__INSTRUCTIONS TO FOLLOW__.
Identify each line in the records below that contains the word "many", and copy those lines in full.
┄┄┄┄┄┄┄┄┄┄┄┄┄┄┄┄┄┄┄┄
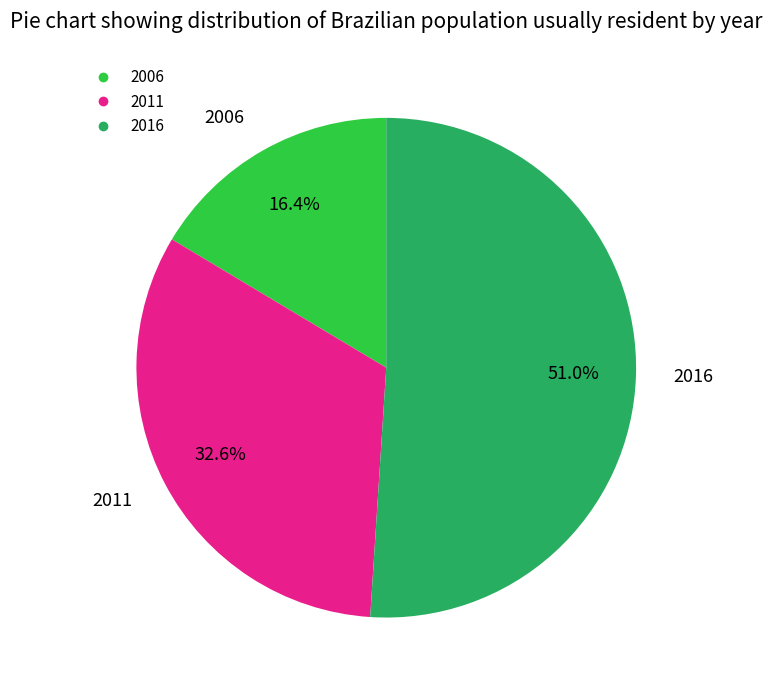

How many segments does this pie chart have?

3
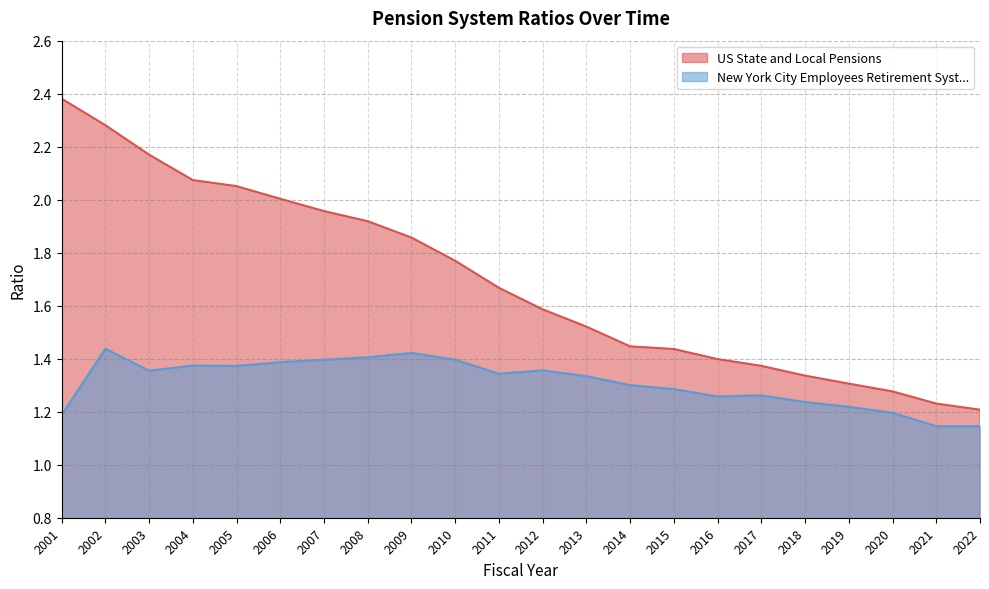

True or false: New York City Employees Retirement Syst... has a value of 0.7 at 2016.

False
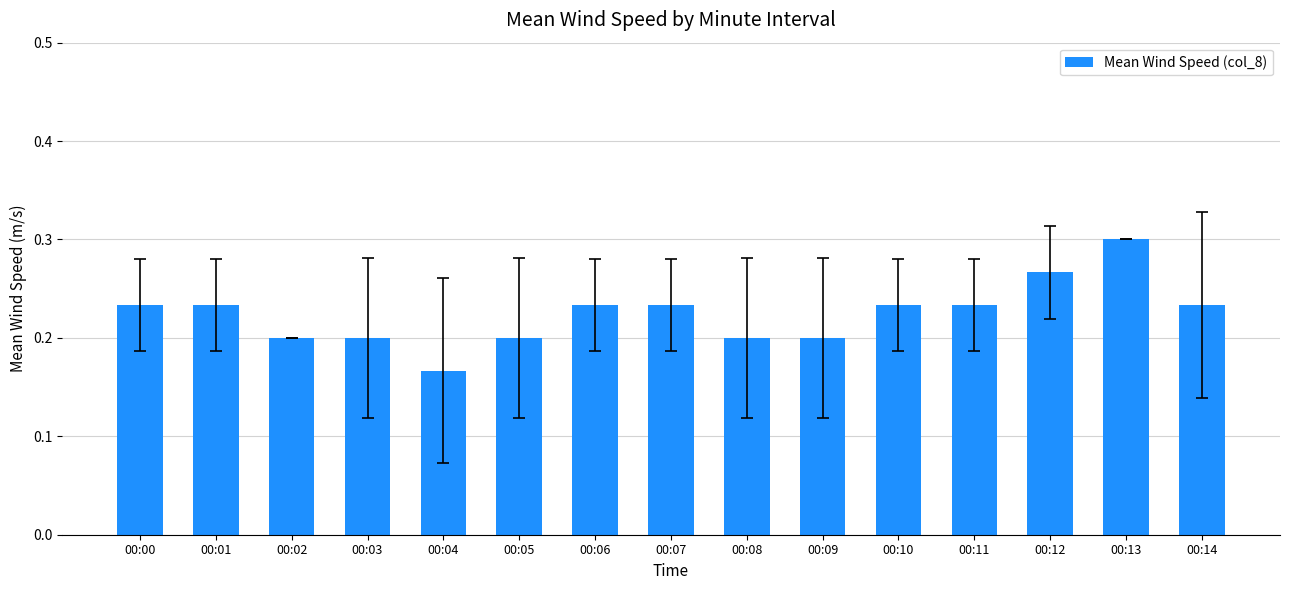

How many series are shown in this chart?

1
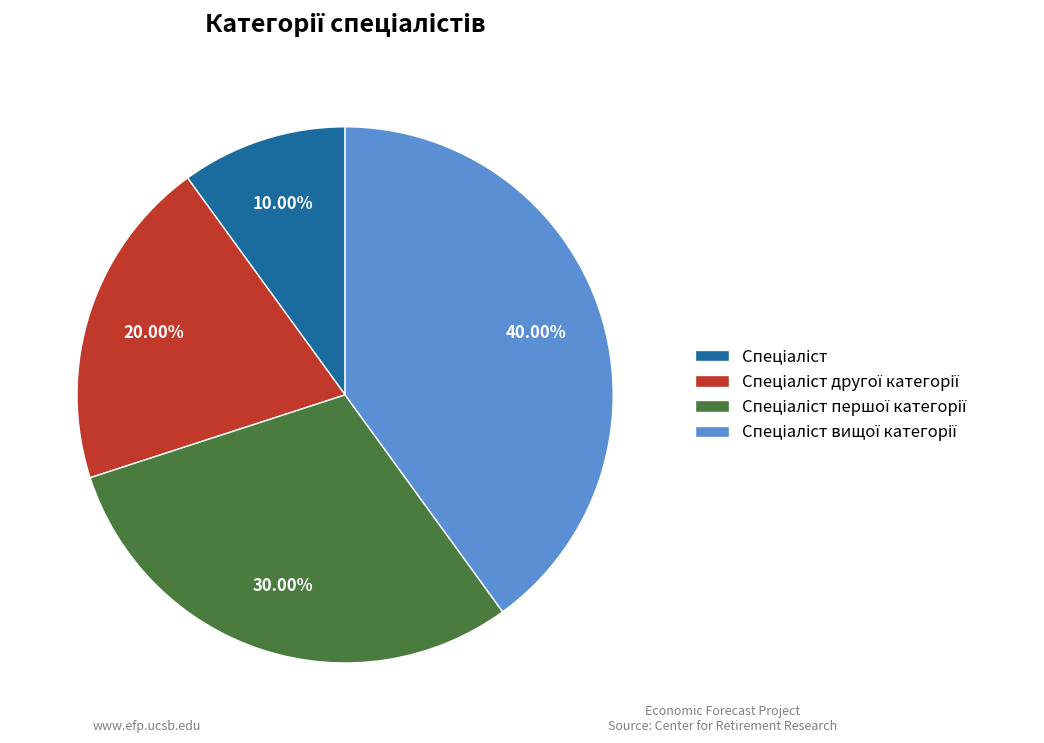

Is there any slice that represents more than half of the pie?

No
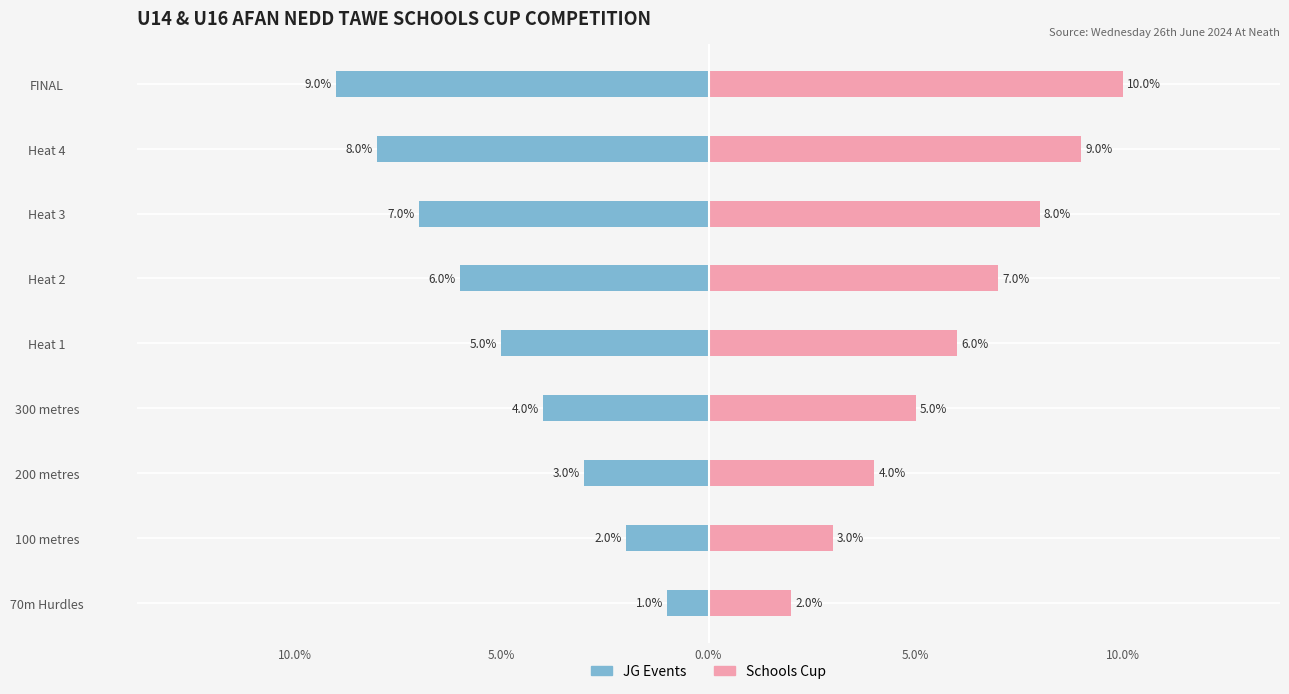

How many groups of bars are there?

9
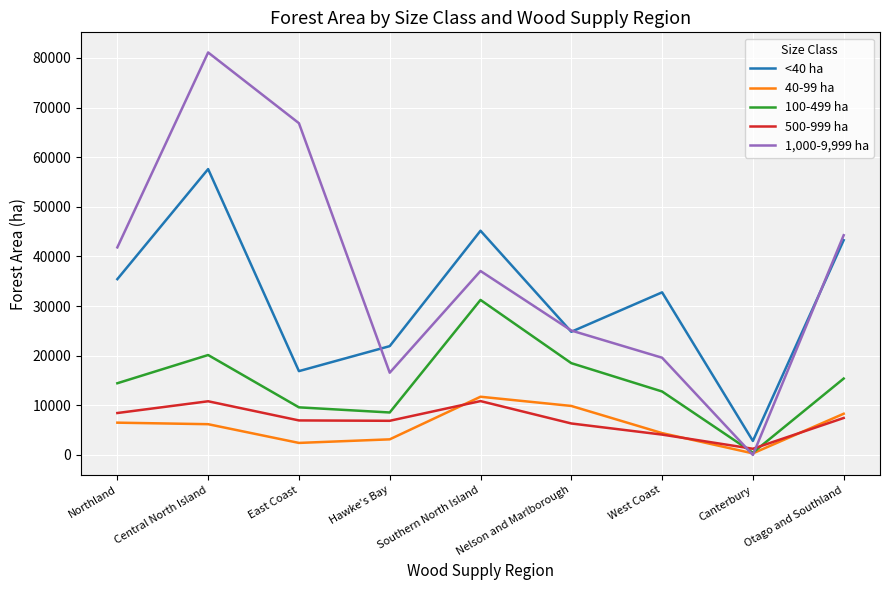

Which series has the largest range (max minus min)?

1,000-9,999 ha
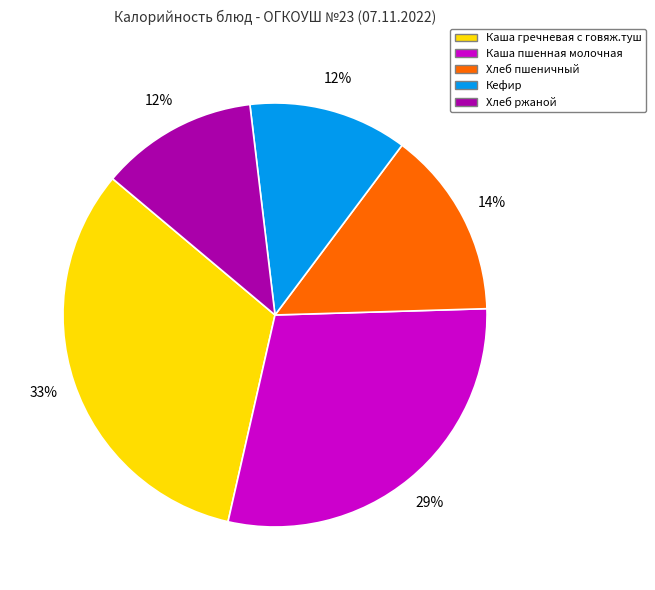

To the nearest percent, what is the average slice percentage?

20%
┄┄┄┄┄┄┄┄┄┄┄┄┄┄┄┄┄┄┄┄
__SOLVED PROBLEM__.
How many segments does this pie chart have?
How many series are shown in this chart?
How many groups of bars are there?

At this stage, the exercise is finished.